→ **Provided text**:
^^^^
Mrs Sanders said: "She struggles now in a nursery setting. We have become more concerned with her affected side and how she will cope with starting school in September."
The family tried unsuccessfully to get a Baha from the former Cornwall and Isles of Scilly Primary Care Trust, now replaced by NHS Kernow.
The family put in a request to the new body but has now been told it will have to be dealt with by NHS England.
"I don't know if they've moved the goalposts," Mrs Sanders said. "They seem to be passing the buck."
Families in the same situation elsewhere in the UK had been offered a Baha, she said: "They don't have to go crawling around to other trusts.
"I don't know how long this process is going to take. It's just so unclear where we stand, whereas other people seem to have great support."
Mrs Sanders said the care received from consultant David Whinney and the ear, nose and throat department at the Royal Cornwall Hospital in Truro had been excellent.
Mrs Sanders said a Baha costs approximately £3,000.
A spokesman for NHS Kernow said: "This particular type of equipment is funded by NHS England.
"We have written to the consultant caring for Ellie to advise him of this."
A spokesman for NHS England said she could not comment on individual cases but the new system should mean people all over the country qualified for treatment based on need, not location.
"From April 1, 2013 there was a new national commissioning policy in place providing guidance on bone anchored hearing aids for hearing loss," she said. "This now ensures patients have the same access to treatment irrespective of where they live in the country."
^^^^
→ **Extracted information**:

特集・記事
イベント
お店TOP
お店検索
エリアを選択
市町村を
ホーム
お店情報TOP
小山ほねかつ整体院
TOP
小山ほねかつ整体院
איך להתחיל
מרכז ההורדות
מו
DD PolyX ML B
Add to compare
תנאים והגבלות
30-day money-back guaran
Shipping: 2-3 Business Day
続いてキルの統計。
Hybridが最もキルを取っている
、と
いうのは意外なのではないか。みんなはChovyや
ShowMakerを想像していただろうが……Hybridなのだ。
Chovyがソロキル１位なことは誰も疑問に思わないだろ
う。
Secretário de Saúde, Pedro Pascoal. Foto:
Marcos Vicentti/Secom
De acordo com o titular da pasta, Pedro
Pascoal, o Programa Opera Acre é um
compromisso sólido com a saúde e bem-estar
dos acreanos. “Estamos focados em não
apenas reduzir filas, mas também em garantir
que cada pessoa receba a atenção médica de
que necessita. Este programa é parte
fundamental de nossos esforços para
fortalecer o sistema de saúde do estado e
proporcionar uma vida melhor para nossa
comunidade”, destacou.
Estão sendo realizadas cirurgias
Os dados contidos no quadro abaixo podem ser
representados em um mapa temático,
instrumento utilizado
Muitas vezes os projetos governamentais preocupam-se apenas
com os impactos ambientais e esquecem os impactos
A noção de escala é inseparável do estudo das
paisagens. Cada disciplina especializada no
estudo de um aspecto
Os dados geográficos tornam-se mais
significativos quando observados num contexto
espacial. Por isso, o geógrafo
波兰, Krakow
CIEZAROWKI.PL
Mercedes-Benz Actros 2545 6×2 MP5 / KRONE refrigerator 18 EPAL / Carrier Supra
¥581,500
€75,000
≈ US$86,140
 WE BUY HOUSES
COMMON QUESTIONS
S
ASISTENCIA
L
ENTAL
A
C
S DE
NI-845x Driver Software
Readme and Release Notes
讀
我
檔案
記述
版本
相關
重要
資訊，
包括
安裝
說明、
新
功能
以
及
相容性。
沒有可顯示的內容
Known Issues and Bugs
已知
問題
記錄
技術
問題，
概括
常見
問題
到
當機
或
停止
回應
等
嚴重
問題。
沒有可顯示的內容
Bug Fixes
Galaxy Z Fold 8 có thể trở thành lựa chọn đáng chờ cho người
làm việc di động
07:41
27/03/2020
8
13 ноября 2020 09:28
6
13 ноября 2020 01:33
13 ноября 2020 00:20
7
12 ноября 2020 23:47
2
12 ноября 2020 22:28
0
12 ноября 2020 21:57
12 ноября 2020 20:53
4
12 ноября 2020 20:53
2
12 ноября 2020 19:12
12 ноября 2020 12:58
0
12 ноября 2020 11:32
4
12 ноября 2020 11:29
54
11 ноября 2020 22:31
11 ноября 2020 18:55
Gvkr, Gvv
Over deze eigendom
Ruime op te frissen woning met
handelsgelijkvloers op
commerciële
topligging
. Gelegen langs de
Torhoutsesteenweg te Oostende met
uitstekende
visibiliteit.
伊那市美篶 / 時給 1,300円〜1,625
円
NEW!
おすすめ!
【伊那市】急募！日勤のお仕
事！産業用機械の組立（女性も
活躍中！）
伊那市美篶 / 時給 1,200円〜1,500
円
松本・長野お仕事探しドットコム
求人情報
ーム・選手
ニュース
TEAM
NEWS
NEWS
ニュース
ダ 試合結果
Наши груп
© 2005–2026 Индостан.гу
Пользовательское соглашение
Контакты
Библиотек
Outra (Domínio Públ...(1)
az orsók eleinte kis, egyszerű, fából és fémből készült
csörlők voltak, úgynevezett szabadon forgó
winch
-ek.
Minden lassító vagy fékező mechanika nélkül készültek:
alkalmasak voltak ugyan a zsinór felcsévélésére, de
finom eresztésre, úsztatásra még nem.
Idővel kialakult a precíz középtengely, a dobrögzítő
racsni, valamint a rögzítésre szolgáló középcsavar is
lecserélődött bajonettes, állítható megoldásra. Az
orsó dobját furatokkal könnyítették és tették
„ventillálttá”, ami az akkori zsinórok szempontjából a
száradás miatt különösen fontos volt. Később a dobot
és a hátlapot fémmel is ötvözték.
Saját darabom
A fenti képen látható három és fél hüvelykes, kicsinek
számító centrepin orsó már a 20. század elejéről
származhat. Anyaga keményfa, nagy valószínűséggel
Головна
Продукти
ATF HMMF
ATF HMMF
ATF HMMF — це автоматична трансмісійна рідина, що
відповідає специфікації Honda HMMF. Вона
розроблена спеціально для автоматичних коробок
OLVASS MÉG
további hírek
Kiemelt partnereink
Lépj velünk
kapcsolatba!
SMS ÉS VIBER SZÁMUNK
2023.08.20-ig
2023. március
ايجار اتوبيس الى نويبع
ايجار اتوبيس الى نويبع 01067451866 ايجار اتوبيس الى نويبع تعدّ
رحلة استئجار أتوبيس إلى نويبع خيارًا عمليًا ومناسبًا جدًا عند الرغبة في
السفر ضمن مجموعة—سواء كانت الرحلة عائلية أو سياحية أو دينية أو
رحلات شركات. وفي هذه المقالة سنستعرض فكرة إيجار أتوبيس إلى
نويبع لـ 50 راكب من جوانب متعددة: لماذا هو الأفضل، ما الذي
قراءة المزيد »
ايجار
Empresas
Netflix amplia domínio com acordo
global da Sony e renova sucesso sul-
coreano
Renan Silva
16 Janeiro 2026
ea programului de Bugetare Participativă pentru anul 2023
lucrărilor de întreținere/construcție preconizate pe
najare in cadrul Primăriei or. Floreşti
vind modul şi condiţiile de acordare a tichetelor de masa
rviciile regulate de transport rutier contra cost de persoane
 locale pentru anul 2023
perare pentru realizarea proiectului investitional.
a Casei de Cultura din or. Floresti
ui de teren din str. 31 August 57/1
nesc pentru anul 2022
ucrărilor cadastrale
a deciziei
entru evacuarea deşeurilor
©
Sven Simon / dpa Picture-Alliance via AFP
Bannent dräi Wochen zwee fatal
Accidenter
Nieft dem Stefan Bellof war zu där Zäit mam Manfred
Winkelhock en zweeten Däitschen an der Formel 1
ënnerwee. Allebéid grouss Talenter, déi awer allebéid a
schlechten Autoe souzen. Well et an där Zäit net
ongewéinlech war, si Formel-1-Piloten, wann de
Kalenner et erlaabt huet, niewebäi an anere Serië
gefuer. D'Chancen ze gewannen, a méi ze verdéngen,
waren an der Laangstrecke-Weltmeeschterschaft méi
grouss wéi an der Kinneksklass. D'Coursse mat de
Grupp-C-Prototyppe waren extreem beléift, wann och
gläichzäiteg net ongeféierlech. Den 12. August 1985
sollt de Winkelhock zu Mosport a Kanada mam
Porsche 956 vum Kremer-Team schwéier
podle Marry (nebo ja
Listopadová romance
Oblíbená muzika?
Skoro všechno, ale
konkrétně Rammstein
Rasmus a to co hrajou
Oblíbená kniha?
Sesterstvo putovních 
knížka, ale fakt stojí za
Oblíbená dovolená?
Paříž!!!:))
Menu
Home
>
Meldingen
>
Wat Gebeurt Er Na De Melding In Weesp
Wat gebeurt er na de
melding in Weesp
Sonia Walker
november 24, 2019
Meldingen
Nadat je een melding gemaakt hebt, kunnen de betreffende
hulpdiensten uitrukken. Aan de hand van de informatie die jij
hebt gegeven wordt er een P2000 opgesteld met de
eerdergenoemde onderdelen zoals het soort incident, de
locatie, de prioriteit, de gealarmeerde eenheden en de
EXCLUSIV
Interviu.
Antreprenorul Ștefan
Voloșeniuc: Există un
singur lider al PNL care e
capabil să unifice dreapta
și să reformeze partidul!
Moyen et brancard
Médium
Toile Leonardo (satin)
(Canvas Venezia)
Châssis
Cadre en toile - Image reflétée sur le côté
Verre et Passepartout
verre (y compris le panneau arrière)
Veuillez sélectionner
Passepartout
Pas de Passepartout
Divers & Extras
^^^^
→ **Exercises**:
1. In the news report, which body replaced the former Cornwall and Isles of Scilly Primary Care Trust?
2. Copy the news report word for word from "The family tried" to "to other trusts.".

→ **Results in order**:
1. NHS Kernow

2.
The family tried unsuccessfully to get a Baha from the former Cornwall and Isles of Scilly Primary Care Trust, now replaced by NHS Kernow.
The family put in a request to the new body but has now been told it will have to be dealt with by NHS England.
"I don't know if they've moved the goalposts," Mrs Sanders said. "They seem to be passing the buck."
Families in the same situation elsewhere in the UK had been offered a Baha, she said: "They don't have to go crawling around to other trusts.